I can choose to ignore it or to see it for what it is.
Being who I am, I cannot turn a blind eye, therefore I have to lift my head and look the cause of my disappointment squarely in the eye.
Righteousness is my middle name. I have a low tolerance for social injustice in any form, shape or size and an uncanny ability to ask the kind of questions that stirs these fiends out of their hiding places. Armed with uncomfortable questions and a stubbornness that will not relent or let go, I pursue these malevolent energies until they give up and surrender, leading to many a bloody battles and messy scenes.
But today, I will not draw a sword or a line in the sand; no gauntlet will be thrown down or a challenge issued. I am looking the beast in the eye, acknowledging it for what it is.
I have spent twenty of my adult years in supporting and working with adult survivors of childhood abuse as well as victims of domestic violence. I have seen domestic violence in its many guises, as well as its influences and effects on all those involved. I have seen the heartache and destruction. I have seen individuals, families and marriages devastated and destroyed.
I have been an avid spokesperson for those who thought themselves without a voice. We had taught and educated, trained and counselled people and communities in all the different aspects of co-dependency and abusive relationships. We had roaring triumphs and dismal failures, but we never gave up, constantly reaching for a society where there would be equality and quality of life for all its members.
I lift my head and look Christian Gray squarely in the eye. I know you – you are the same old stink in a brand new suit. There is nothing new to you, not in the way that you deal and act, nor in that which you promise. I don’t need to challenge you, because it had been done before. I don’t have to oppose you, because that is still on going. My disappointment is not with you – you are just more of the same.

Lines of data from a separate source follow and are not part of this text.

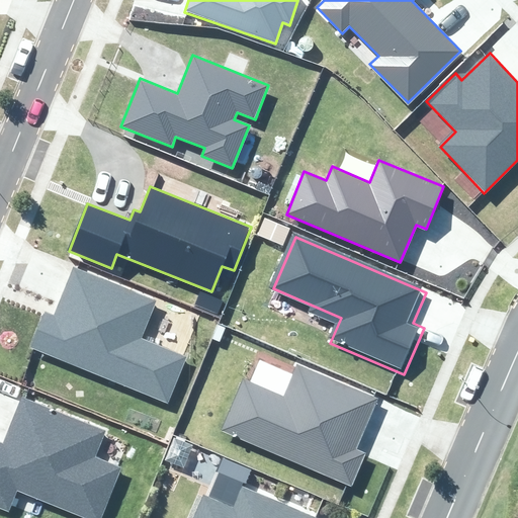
[(29,347),(167,403),(185,357),(141,339),(156,300),(73,266),(54,315),(45,311),(29,347)]
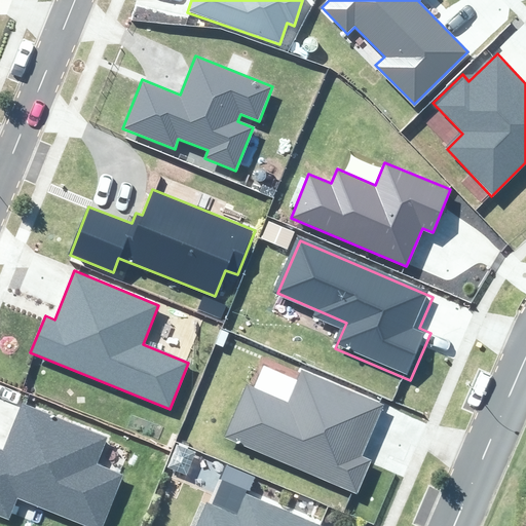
[(262,370),(235,438),(351,483),(383,401),(302,369),(296,383),(262,370)]
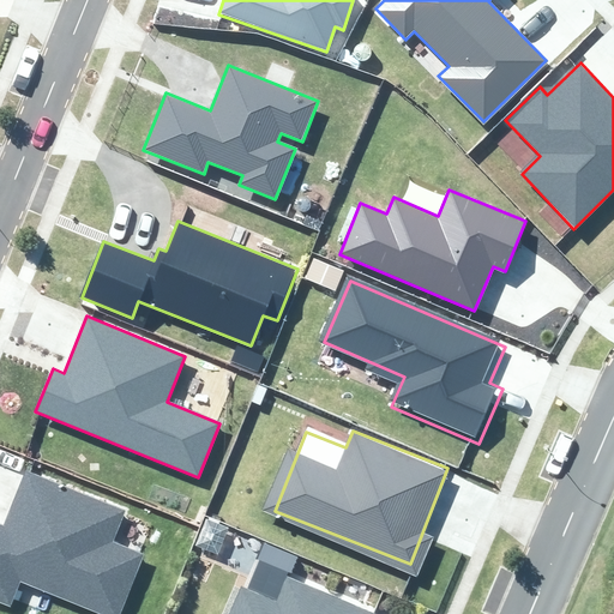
[(125,510),(25,470),(4,525),(0,524),(0,602),(11,607),(20,582),(102,613),(118,613),(143,555),(112,542),(125,510)]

I turn around to face my true disappointment – a generation of women that should have known better by now; those that have been educated and have been living the benefits of the battles fought by courageous women that had gone before them. Flocking in droves to theaters, they are pushing ticket sales to new record heights in order to bow down at the feet of the embodiment of domestic violence and extreme co-dependent abuse.

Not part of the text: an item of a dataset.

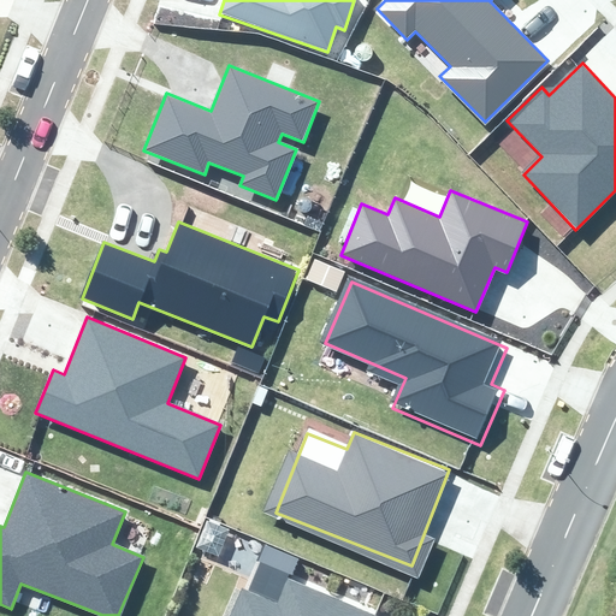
[(241,579),(226,615),(383,615),(384,614),(289,576),(282,593),(241,579)]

My disappointment is a rock in my stomach and bitter essence on my tongue. I can unleash my fury at the handsome Mr Gray, but he is not the culprit. He was just beautifully presented and fanatically embraced by educated women with the ability to think for themselves and make informed decisions that will benefit them as well as the generations to come after them.
My question then is, what is it that I am missing? What is it that all of these enlightened beings are gaining and profiting from Mr Gray’s story? How is it bettering their lives? How is society better for the 50 shades of Gray?